MALANG KOTA – Segala persiapan jelang pesta demokrasi di Kota Malang kian dimatangkan. KPU Kota Malang makin gencar menggeber sosialisasi tentang aturan kampanye jelang penetapan pasangan calon (paslon). Sementara pihak kepolisian menggelar simulasi pengamanan.

Sosialisasi tentang aturan main kampanye digelar di Hotel Atria, Senin kemarin (29/1) dengan mengundang tim kampanye masing-masing kandidat. Ketua KPU Kota Malang Zaenudin menyatakan, semua tahapan dan tata cara kampanye dijelaskan kepada tim sukses kandidat. Termasuk di dalamnya penjelasan tentang debat calon yang bakal dilakukan dua kali.

”Debatnya akan dipandu oleh moderator dari kalangan professional dan akademisi,” kata Zaenudin, siang kemarin.

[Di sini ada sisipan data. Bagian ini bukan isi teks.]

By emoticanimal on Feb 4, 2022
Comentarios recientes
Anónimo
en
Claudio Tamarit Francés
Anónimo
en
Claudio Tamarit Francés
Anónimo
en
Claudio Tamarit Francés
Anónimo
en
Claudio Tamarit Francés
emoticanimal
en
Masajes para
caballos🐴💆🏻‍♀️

Mengenai penyebaran bahan kampanye kepada publik, KPU sudah menentukan ukurannya. Bahan kampanye meliputi selebaran brosur, pamplet, poster, desain dan materi yang memuat nama, visi dan misi, program, foto paslon, tanda gambar partai politik pengusung.

”Tim kampanye harus menyetorkan paling lambat 5 hari setelah penetapan paslon,” kata dia. Ia menjelaskan, penetapan paslon dilakukan 12 Februari mendatang.

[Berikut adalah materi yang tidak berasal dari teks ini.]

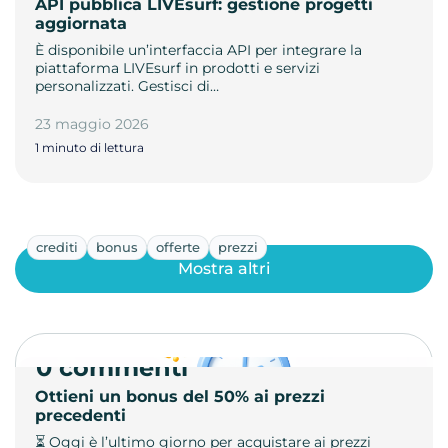
API pubblica LIVEsurf: gestione progetti
aggiornata
È disponibile un’interfaccia API per integrare la
piattaforma LIVEsurf in prodotti e servizi
personalizzati. Gestisci di…
23 maggio 2026
1 minuto di lettura
crediti
bonus
offerte
prezzi
Mostra altri
0 commenti
Ottieni un bonus del 50% ai prezzi
precedenti
⏳ Oggi è l’ultimo giorno per acquistare ai prezzi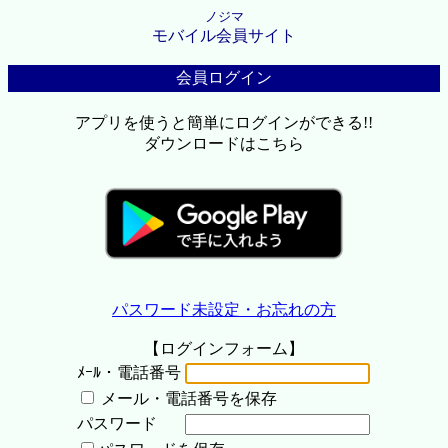
ノジマ
モバイル会員サイト
会員ログイン
アプリを使うと簡単にログインができる!!
ダウンロードはこちら
パスワード未設定・お忘れの方
【ログインフォーム】
ﾒｰﾙ・電話番号
メール・電話番号を保存
パスワード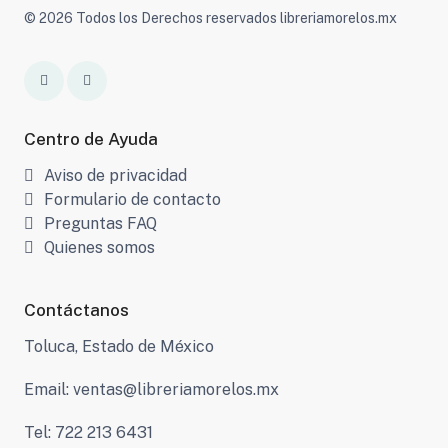
© 2026 Todos los Derechos reservados libreriamorelos.mx
Centro de Ayuda
Aviso de privacidad
Formulario de contacto
Preguntas FAQ
Quienes somos
Contáctanos
Toluca, Estado de México
Email: ventas@libreriamorelos.mx
Tel: 722 213 6431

Sementara itu, simulasi Pengamanan Pemilihan Wali Kota (Pilwali) Malang di jalan Simpang Balapan pada Senin (29/1) siang. Kabag Ops Polres Malang Kota Kompol Dodot Dwianto menjelaskan, simulasi ini baru awal dengan mengerahkan 900 personil Polres Malang Kota. Nantinya simulasi yang lebih besar akan dihelat Kamis (1/2) di tempat sama.

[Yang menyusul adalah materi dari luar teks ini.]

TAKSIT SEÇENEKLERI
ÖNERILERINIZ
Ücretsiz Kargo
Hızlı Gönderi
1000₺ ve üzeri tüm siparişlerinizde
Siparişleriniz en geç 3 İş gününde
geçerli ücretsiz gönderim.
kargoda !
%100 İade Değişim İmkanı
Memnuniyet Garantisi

”Kami berusaha memberikan pengamanan yang terbaik di setiap tahapan pilkada,” tegas Dodot usai simulasi.

Dia menjelaskan, mulai dari tahapan pendaftaran bakal calon, penetapan pasangan calon (paslon), pengundian nomor urut, masa kampanye, masa tenang, distribusi surat suara, pencoblosan hingga penetapan pemenang pilwali.

”Jika sehari ada satu titik kampanye, kami akan jaga dengan 300 personel,” tutup Dodot.